FIG. 1 is a view showing a manufacturing process of a ceramic-metal joined body in one embodiment of the present invention.

FIG. 2 is a view schematically showing an EPMA analysis result of a bonding interface of a ceramic-metal bonded body according to one embodiment of the present invention.

FIG. 3 is a diagram schematically showing an EPMA analysis result of a bonding interface of a ceramic-metal bonded body shown as a comparison with the present invention.

FIG. 4 is a diagram showing the relationship between the number of TCT cycles and the peel strength of the ceramic-metal joined body according to one embodiment of the present invention, in comparison with a conventional example.

[Explanation of symbols]

 DESCRIPTION OF SYMBOLS 1 ... Sintered aluminum nitride 2 ... Paste for joining 3 ... Copper plate 4 ... Brazing material layer 5 ... Ceramic-metal joined body

──────────────────────────────────────────────────続 き Continuation of the front page (56) References JP-A-3-18087 (JP, A) JP-A-2-149478 (JP, A) JP-A-64-65859 (JP, A) (58) Survey Field (Int.Cl. ⁷ , DB name) C04B 37/02

Claims (4)

(57) [Claims] 1. A nitride ceramic member, Ti, Zr
And at least one active metal selected from Nb and Nb.
And a metal member joined to the nitride-based ceramic member via an Ag-Cu-based brazing material layer containing 15 to 35 wt% of Cu.

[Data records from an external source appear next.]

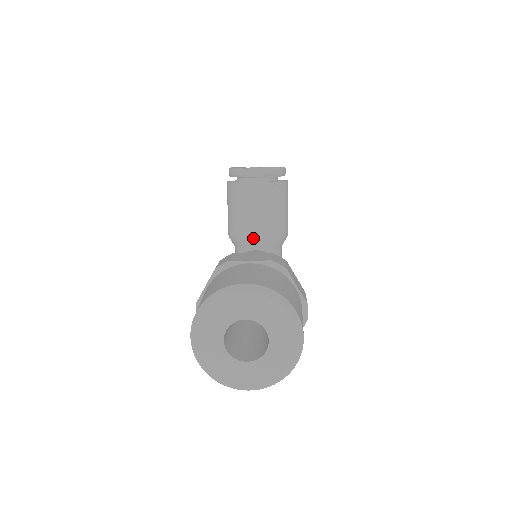
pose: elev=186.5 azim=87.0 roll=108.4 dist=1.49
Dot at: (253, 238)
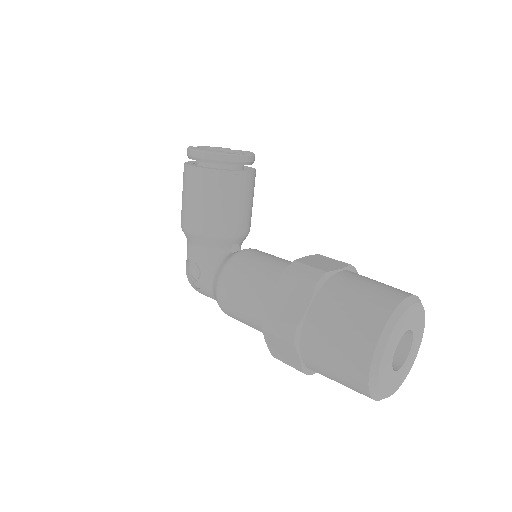
Dot at: (237, 235)
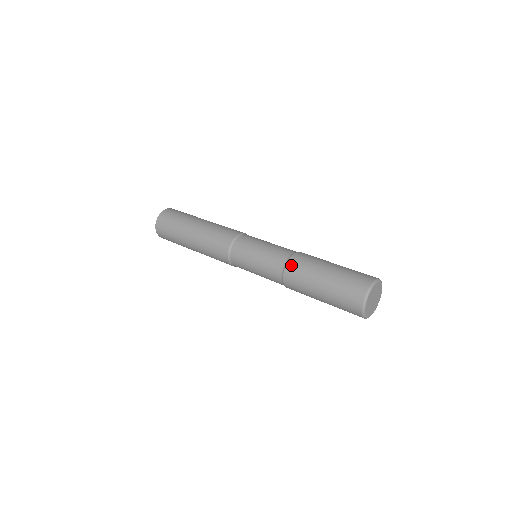
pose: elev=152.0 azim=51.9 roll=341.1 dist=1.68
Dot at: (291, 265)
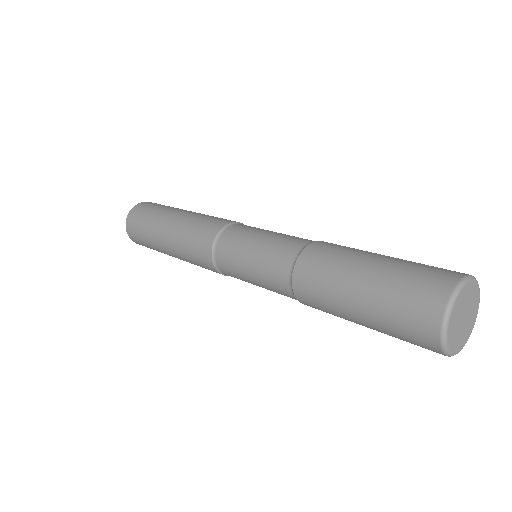
Dot at: (307, 256)
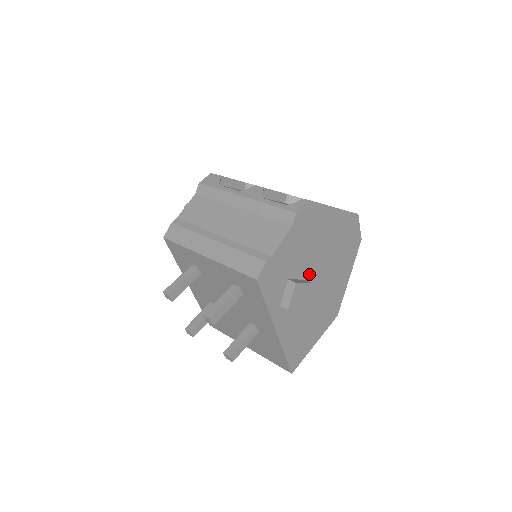
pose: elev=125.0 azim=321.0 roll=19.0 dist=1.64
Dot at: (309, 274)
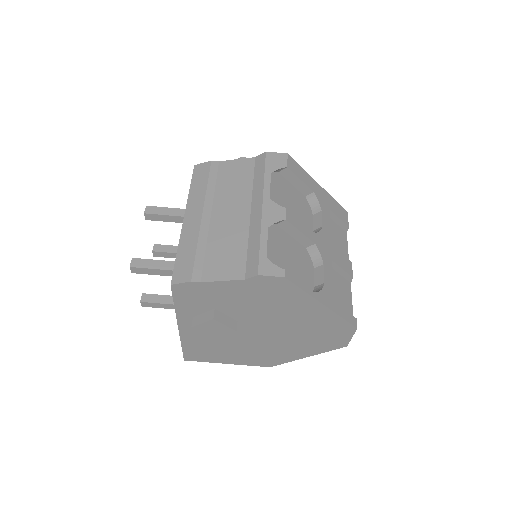
Dot at: (248, 322)
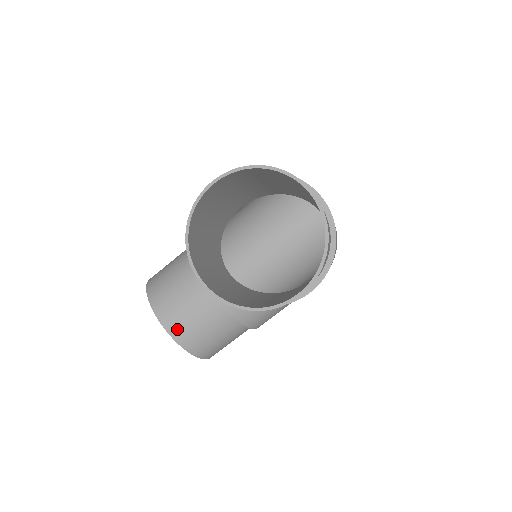
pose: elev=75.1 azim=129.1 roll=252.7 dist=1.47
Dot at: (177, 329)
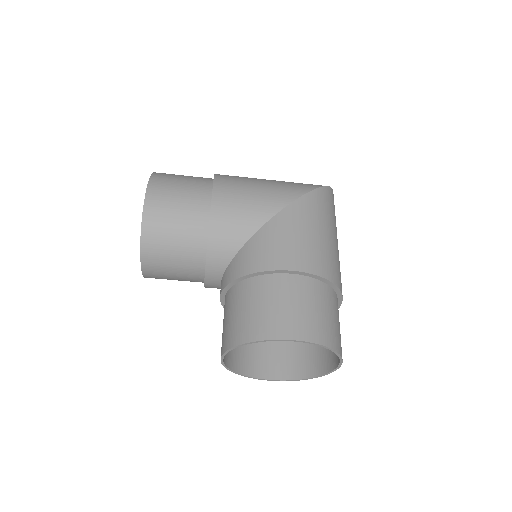
Dot at: (153, 276)
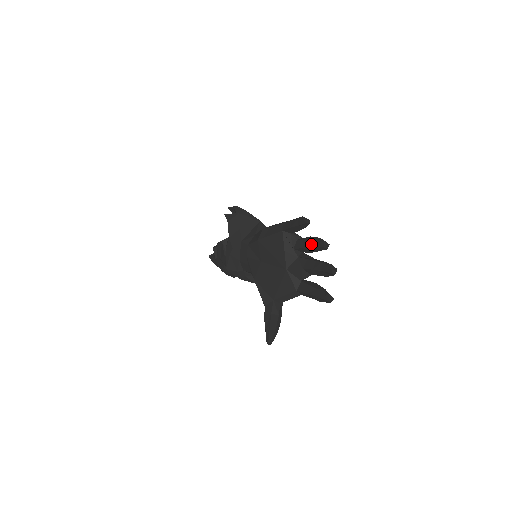
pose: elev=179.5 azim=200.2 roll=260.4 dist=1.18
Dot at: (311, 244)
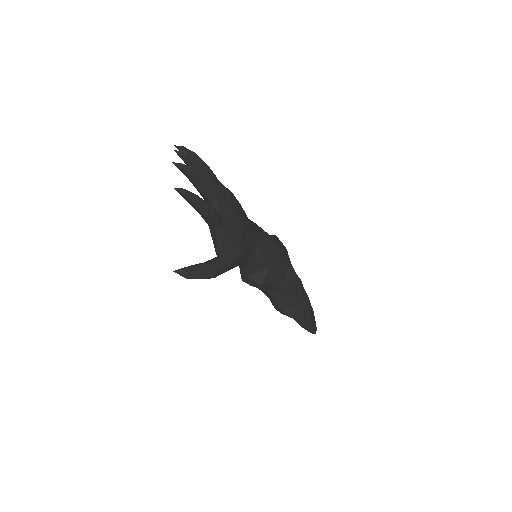
Dot at: occluded
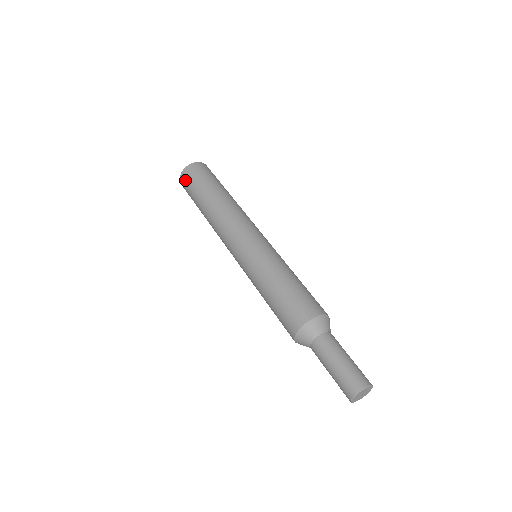
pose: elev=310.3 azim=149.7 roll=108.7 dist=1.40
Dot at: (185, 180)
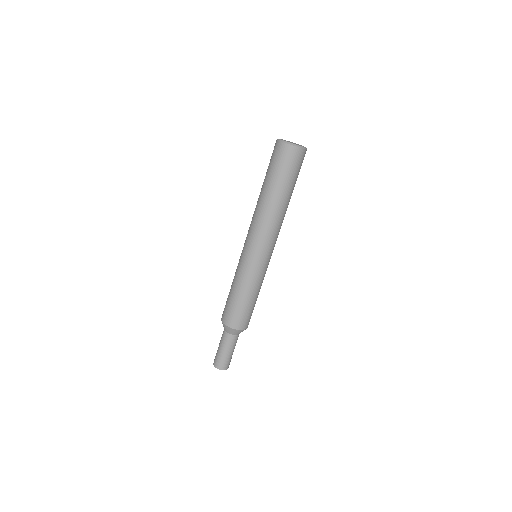
Dot at: (287, 155)
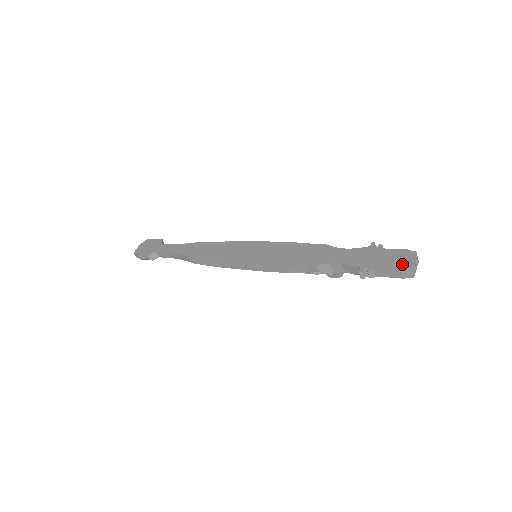
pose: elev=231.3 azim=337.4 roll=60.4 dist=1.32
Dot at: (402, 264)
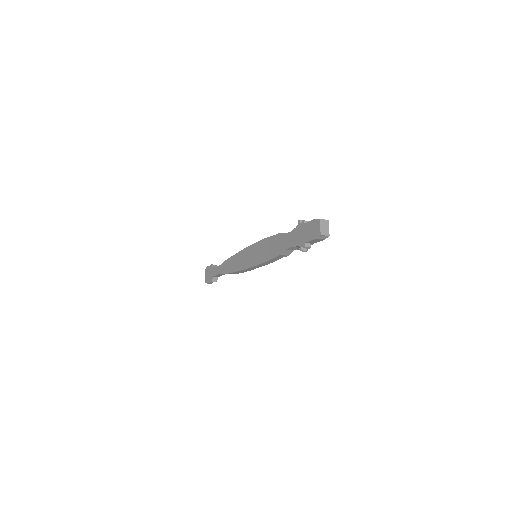
Dot at: (316, 234)
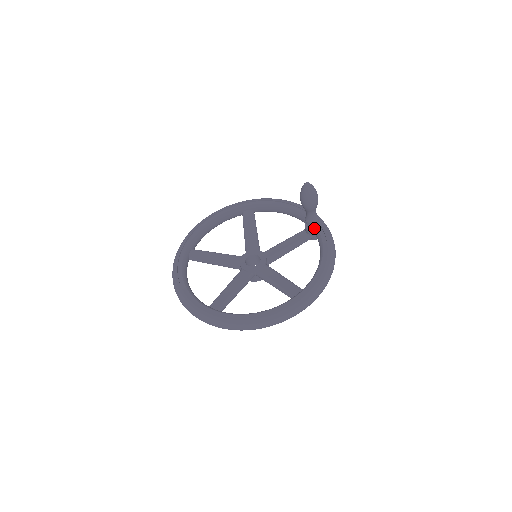
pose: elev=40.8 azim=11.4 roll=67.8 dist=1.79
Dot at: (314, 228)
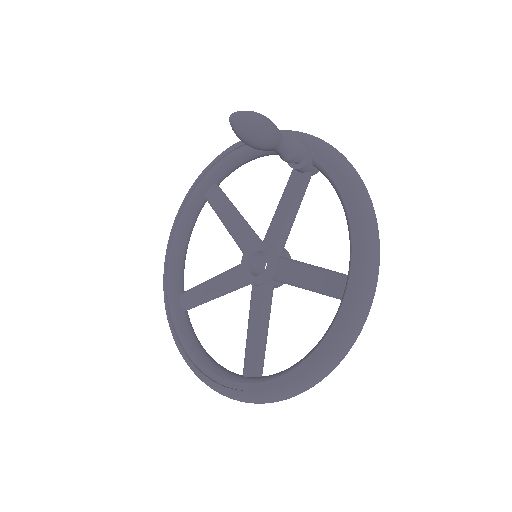
Dot at: (303, 159)
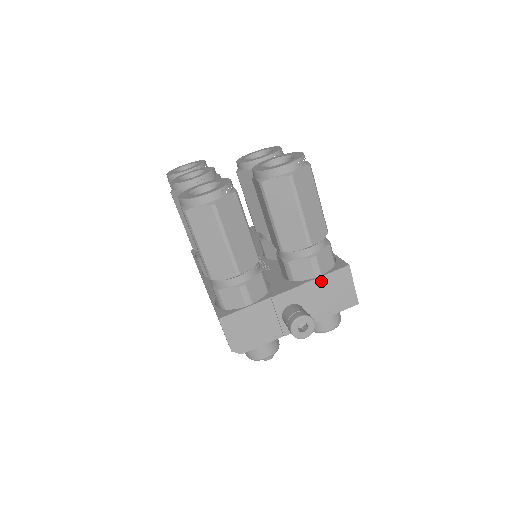
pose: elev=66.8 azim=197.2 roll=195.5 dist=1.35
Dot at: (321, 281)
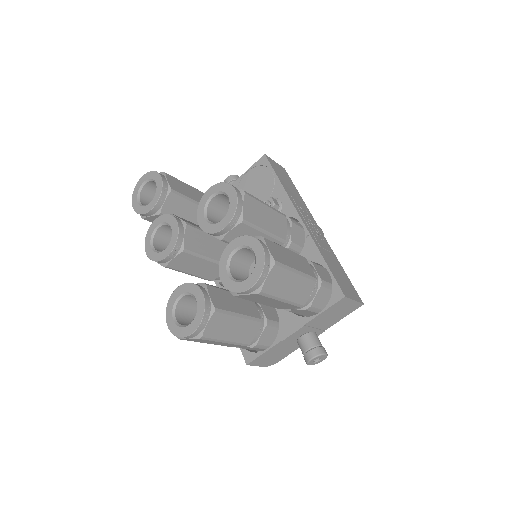
Dot at: (322, 314)
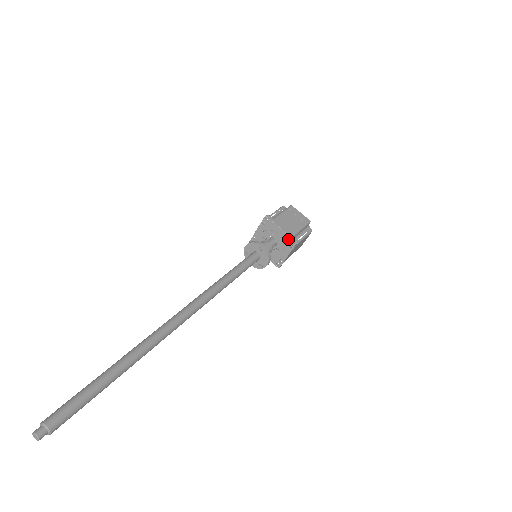
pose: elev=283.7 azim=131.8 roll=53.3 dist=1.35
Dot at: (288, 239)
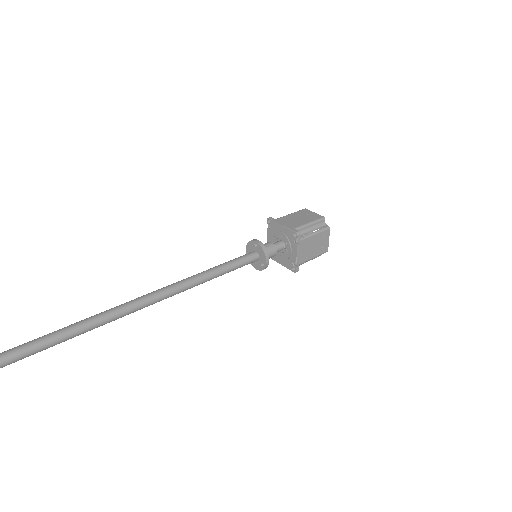
Dot at: (290, 233)
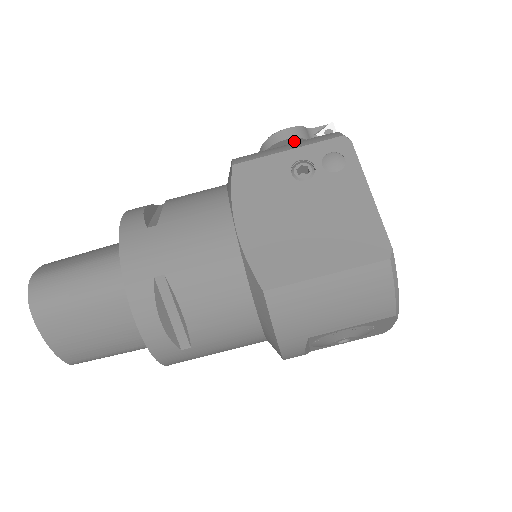
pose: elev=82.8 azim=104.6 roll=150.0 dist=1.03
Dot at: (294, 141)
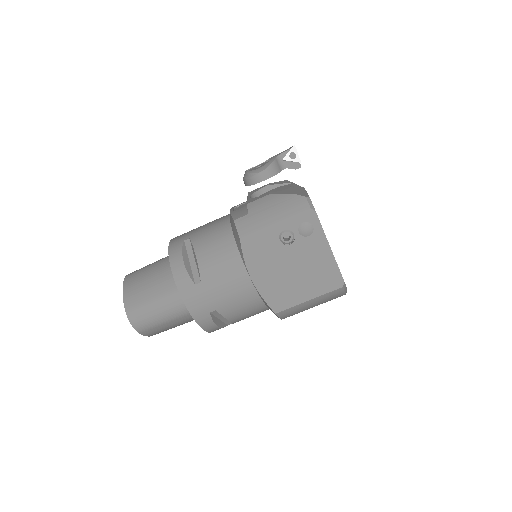
Dot at: (270, 177)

Has a thickness of 7
A ceramic-metal joined body , wherein a layer in which the active metal having a thickness of not more than μm is continuously present. 2. The ceramic-metal bonded body according to claim 1, wherein the thickness of the active metal segregation layer is in a range of 4 to 7 μm. 3. The ceramic-metal joined body according to claim 2, wherein the segregation layer of the active metal is mainly composed of a nitride of the active metal.
Metal joint. 4. The ceramic-metal joined body according to claim 1, wherein said nitride-based ceramic member is made of an aluminum nitride sintered body, and said active metal segregation layer is formed of said active metal, aluminum and nitrogen. A ceramic-metal joined body comprising the compound of the above as a constituent element.